Field of Science

Findings: Which English -- updated dialect chart

I have updated the dialect chart based on the results for the first few days. Since the new version shows up automatically in the frame in the previous post, I haven't added it in here. And you can get a better look at it on the website.

The biggest difference is that also added several "dialects" for non-native speakers of English. That is, I added five new dialects, one each for people whose first language was Spanish, German, Portuguese, Dutch, or Finnish. I'll be adding more of these dialects in the future, but those just happen to be the groups for which we have a decent number of respondents.

As you can see, the algorithm finds that American & Canadian speakers are more likely one another than they are like anyone else. Similarly, English, Irish, Scottish, and Australian speakers are more likely one another than anyone else. And the non-native English speakers also form a group. I'll leave you to explore the more fine-grained groupings on your own.

If you are wondering why New Zealanders are off by themselves, that's mostly because we don't have very many of them, and the algorithm has difficulty classifying dialects for which there isn't much data. Same for Welsh English, South African English, and Black Vernacular English. So if you know people who speak any of those dialects...

5 comments:

Katariina said...

Couldn't find any other place to give feedback, so here it goes: After the quiz when you have to choose areas you lived in etc. should it be "at least 10 months" instead of "years"? Just wondering...

BTW, I found the test very interesting! Kudos!

Spencer Olson said...

This probably doesn't matter too much, but I accidentally input my age as 19 instead of 20 when I took the quiz several minutes ago. Is there some way to correct that?

aktoetotam said...

I wonder if you have any paper published about this project (or going to). I would love to find out more about your machine learning approach. For example, what features you use for it, the size of the training corpus by now, how many languages you can classify.

GamesWithWords said...

@Katariina -- yes, we really did mean 10 years. We ask about any country you lived in for 6 months. For some countries, we ask what part of the country you lived in. In that case, we only care if you were in that part of that country for a long time.

@Spencer -- obviously it is better to be correct, but this probably isn't a big deal. Asking for age in years is fairly imprecise anyway.
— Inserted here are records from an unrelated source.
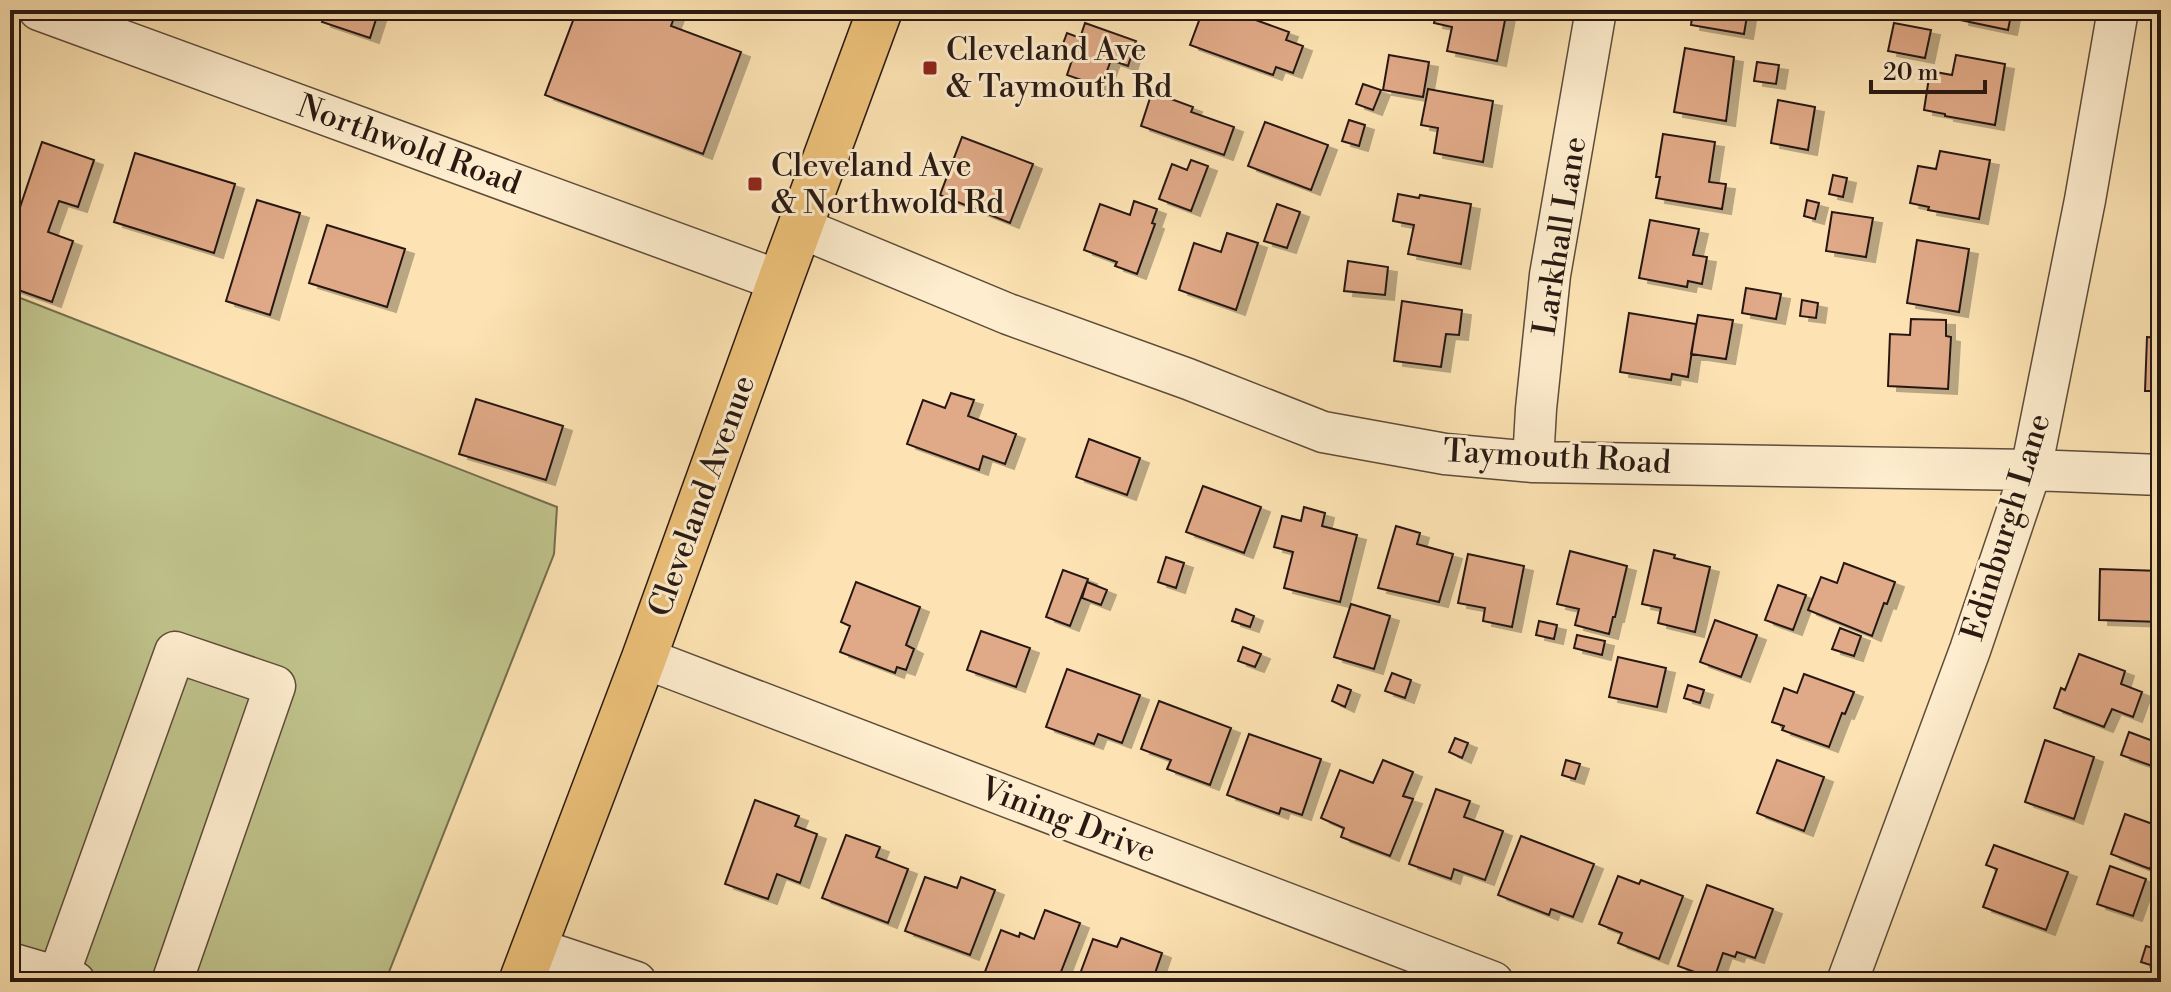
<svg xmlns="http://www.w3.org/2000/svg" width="2171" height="992" viewBox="0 0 2171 992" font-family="'Libre Bodoni',serif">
	<defs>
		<filter id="shadow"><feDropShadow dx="9" dy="5" stdDeviation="0" flood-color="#0004"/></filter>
	</defs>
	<rect width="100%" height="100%" fill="#fde3b3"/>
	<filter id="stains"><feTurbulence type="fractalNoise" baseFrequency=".0025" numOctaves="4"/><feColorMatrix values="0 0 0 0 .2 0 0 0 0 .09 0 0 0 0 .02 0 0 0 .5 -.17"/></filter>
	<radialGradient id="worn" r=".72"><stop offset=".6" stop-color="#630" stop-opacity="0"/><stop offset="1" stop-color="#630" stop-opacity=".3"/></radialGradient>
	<path fill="#c0c38c" stroke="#746e4f" stroke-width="2" d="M10 294 557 507 554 554 385 982H10Z"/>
	<path fill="#e0a987" stroke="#281912" stroke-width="2" filter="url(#shadow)" d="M327 10H379L370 38 322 22Z
		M577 10H677L671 26 741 52 703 154 545 95Z
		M1203 10H1228L1289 32 1286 40 1303 46 1293 73 1276 67 1273 75 1190 45Z
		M1437 10H1507L1497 61 1447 51 1452 27 1434 23Z
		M1693 10H1748L1744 34 1691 25Z
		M1962 10H2012L2008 30 1960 20Z
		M1085 23 1136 41 1128 66 1111 60 1101 87 1067 75 1073 57 1060 52 1067 33 1080 38Z
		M1894 23 1931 30 1925 58 1888 51Z
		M1685 48 1734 57 1726 121 1674 112Z
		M1389 55 1429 62 1423 97 1383 90Z
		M1956 55 2005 64 1995 125 1945 116V114L1924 110 1930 71 1952 75Z
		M1757 62 1779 65 1776 84 1754 81Z
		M1363 84 1381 90 1373 110 1356 104Z
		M1428 89 1493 101 1483 162 1434 153 1438 128 1421 125Z
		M1152 92 1193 107 1191 112 1234 127 1224 155 1141 126Z
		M1778 100 1815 107 1808 150 1771 143Z
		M1349 120 1365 125 1359 146 1342 141Z
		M1265 122 1328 145 1311 190 1248 166Z
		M1663 134 1715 142 1709 182 1726 184 1722 209 1656 198 1660 177H1656Z
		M962 137 1033 164 1010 223 940 195Z
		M42 142 94 160 78 207 59 201 48 232 73 241 52 302 10 287V237Z
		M1940 151 1990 160 1979 219 1928 210 1929 207 1910 203 1918 166 1936 169Z
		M135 153 235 184 214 253 114 222Z
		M1191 160 1208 166 1191 211 1159 199 1172 164 1187 170Z
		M1833 175 1847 178 1843 197 1829 194Z
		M1398 194 1419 198 1420 195 1471 204 1461 264 1408 254 1414 225 1393 221Z
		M257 200 300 213 270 315 226 301Z
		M1807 200 1819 203 1815 219 1804 216Z
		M1134 201 1157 209 1152 223 1155 224 1137 274 1115 266 1117 262 1084 250 1100 204 1130 215Z
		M1277 204 1300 212 1287 248 1264 241Z
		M1832 212 1873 218 1866 257 1826 251Z
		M1650 220 1699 229 1693 255 1707 257 1702 284 1688 281 1687 287 1639 278Z
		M327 225 405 249 387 307 309 283Z
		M1227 233 1258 243 1236 310 1179 290 1194 243 1221 252Z
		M1917 240 1969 249 1959 312 1907 303Z
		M1348 261 1388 267 1385 295 1344 291Z
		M1746 288 1781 294 1776 319 1742 313Z
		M1802 300 1818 303 1816 318 1800 316Z
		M1402 301 1462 310 1459 335 1446 334 1441 367 1394 361Z
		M1629 313 1696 324 1688 377 1672 374 1671 380 1620 372Z
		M1698 315 1733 320 1726 359 1691 354Z
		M1911 319 1946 320V336L1951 337 1948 389 1888 386 1890 334 1910 335Z
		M2147 337 2161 338V391H2145Z
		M951 393 974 400 968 416 1016 434 1005 464 983 456 979 470 907 444 923 400 945 408Z
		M476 399 563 426 546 480 459 454Z
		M1089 439 1140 458 1127 495 1076 477Z
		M1203 486 1261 507 1244 553 1186 532Z
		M1304 507 1325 513 1322 526 1357 535 1340 602 1284 588 1293 552 1274 547 1282 516 1301 521Z
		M1396 526 1420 533 1417 544 1453 554 1439 602 1378 588Z
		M1654 550 1675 555 1674 558 1710 567 1695 632 1658 623 1661 608 1642 604Z
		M1570 551 1627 566 1615 617H1613L1609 634 1575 625 1579 609 1557 604Z
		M1468 554 1524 566 1512 627 1483 621 1485 608 1458 603Z
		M1166 557 1184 563 1176 588 1158 582Z
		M1844 563 1895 582 1887 604 1884 603 1872 636 1808 610 1821 577 1837 583Z
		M2100 569 2161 571V622L2099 620Z
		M1063 570 1088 579 1070 626 1046 617Z
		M856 582 920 607 906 645 914 649 906 670 897 667 895 673 840 652 850 626 841 622Z
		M1087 582 1107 590 1101 605 1082 598Z
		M1778 585 1806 595 1793 630 1765 620Z
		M1351 604 1390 616 1374 669 1334 657Z
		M1236 609 1254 616 1250 627 1232 621Z
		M1715 620 1757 635 1741 677 1700 662Z
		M1539 621 1557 625 1554 639 1536 635Z
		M1840 628 1861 636 1854 656 1832 649Z
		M981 631 1030 648 1016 687 967 670Z
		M1577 635 1605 641 1602 655 1574 648Z
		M1243 647 1261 654 1255 667 1238 661Z
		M2079 654 2125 671 2121 684 2142 692 2133 717 2112 709 2104 727 2054 708 2061 688 2065 690Z
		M1618 657 1666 668 1657 707 1609 697Z
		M1067 669 1140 695 1122 743 1098 734 1094 744 1046 727Z
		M1392 673 1411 680 1405 698 1385 691Z
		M1804 674 1854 692 1845 714 1842 713 1829 747 1782 730 1784 726 1772 722 1784 688 1797 693Z
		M1338 685 1351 690 1345 707 1332 701Z
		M1688 685 1704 690 1700 703 1684 698Z
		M1159 701 1231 728 1210 785 1167 769 1171 760 1141 749Z
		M2129 732 2161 744V750L2155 767 2121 755Z
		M1249 734 1321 759 1302 815 1281 808 1279 814 1227 795Z
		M1455 738 1468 743 1462 758 1449 752Z
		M2045 740 2094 757 2074 819 2025 802Z
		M1383 760 1413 772 1403 796 1413 799 1390 856 1341 837 1344 828 1321 818 1340 770 1373 783Z
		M1566 760 1580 764 1575 779 1562 775Z
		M1777 760 1824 777 1804 831 1757 813Z
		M1436 789 1470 801 1464 817 1503 831 1485 880 1454 869 1451 879 1409 864Z
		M755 800 799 816 795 826 817 834 800 883 777 874 768 899 725 884Z
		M2125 814 2161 827V839L2150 869 2111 854Z
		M846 835 880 847 876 857 908 869 888 923 822 898Z
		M1521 836 1594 864 1573 917 1551 909 1549 915 1498 895Z
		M1994 845 2068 872 2046 930 1983 907 1997 869 1986 865Z
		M2110 866 2146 879 2133 916 2097 904Z
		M1618 876 1639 884 1641 880 1683 896 1659 959 1618 943 1622 933 1599 924Z
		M925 877 957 888 961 877 995 890 970 955 905 931Z
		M1707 885 1773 909 1755 958 1737 952 1735 957 1723 953 1714 979 1678 966Z
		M1045 910 1080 923 1057 982H995L983 977 1001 930 1019 937 1020 933 1034 939Z
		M1121 938 1162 953 1152 982H1077L1093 939 1117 947Z
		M2146 946 2161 951 2160 968 2141 962Z
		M1215 973 1238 982H1211Z
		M1953 973 1976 982H1950Z"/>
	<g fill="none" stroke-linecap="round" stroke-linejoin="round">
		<g stroke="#5d4c3a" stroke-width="43">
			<path id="minor" d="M39 10 780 281
				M801 228 1008 314 1188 379 1323 432 1445 454 1533 462 2031 470 2161 475
				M1533 462 1536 409 1550 275 1596 10
				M644 658 1493 982
				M534 948 636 982
				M10 963 75 982
				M58 977 175 652 275 686 172 982
				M1847 982 1970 650 2031 470 2085 200 2118 10"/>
		</g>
		<g stroke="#281912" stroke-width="47">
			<path id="major" d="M521 982 644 658 780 281 880 10"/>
		</g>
		<path stroke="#281912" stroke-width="5" stroke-dasharray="2 4" stroke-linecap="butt" d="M446 979 452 982"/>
		<use href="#minor" stroke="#feedce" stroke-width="40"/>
		<use href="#major" stroke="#eec27a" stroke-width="44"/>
	</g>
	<g fill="#8f2418" stroke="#feedce" stroke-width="3">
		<rect x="922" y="60" width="16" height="16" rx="4"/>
		<rect x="747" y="176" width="16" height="16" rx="4"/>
	</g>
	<g text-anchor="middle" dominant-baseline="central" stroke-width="6" stroke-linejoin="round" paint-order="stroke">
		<g font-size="32" fill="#281912" stroke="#feedce" text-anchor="start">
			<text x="946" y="50">Cleveland Ave<tspan x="946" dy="37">&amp; Taymouth Rd</tspan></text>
			<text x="771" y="166">Cleveland Ave<tspan x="771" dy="37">&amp; Northwold Rd</tspan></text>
		</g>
		<g font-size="32" fill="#281912" stroke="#feedce">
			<text transform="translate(409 145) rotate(20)">Northwold Road</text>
			<text transform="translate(1560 236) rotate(-81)">Larkhall Lane</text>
			<text transform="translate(1557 457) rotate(3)">Taymouth Road</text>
			<text transform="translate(702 496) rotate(-70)">Cleveland Avenue</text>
			<text transform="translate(2006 527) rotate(-73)">Edinburgh Lane</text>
			<text transform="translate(1068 820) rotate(21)">Vining Drive</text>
		</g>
	</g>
	<rect width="2171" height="992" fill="none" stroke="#fde3b3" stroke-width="40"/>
	<rect x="12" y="12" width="2147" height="968" fill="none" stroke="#281912" stroke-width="4"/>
	<rect x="20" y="20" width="2131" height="952" fill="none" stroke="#281912" stroke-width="2"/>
	<path d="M1871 80v12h114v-12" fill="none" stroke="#281912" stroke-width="4"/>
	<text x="1883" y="80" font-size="24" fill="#281912" stroke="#feedce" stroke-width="6" paint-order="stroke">20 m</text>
	<rect width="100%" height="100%" filter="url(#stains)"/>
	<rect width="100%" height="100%" fill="url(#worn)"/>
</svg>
@aktoetam -- we just launched this project 2 weeks ago, so there aren't any papers yet! We have a number of ways to inform people when papers are published, results are released, and so on. You can read about them here.

NV Rees said...

It is difficult to take this research seriously when
(1) Your web-page itself contains grammatical errors, such as "their" (which is plural) being used with "the participant's" (which is a singular possessive).
(2) You consider only geographical region and not social class. For example, you'll find accentless English (RP) amongst many white-collar Londoners which is quite at odds with the "Gor' blimey" speech of many blue-collar Londoners, all of which will have spoken their flavour of English from birth.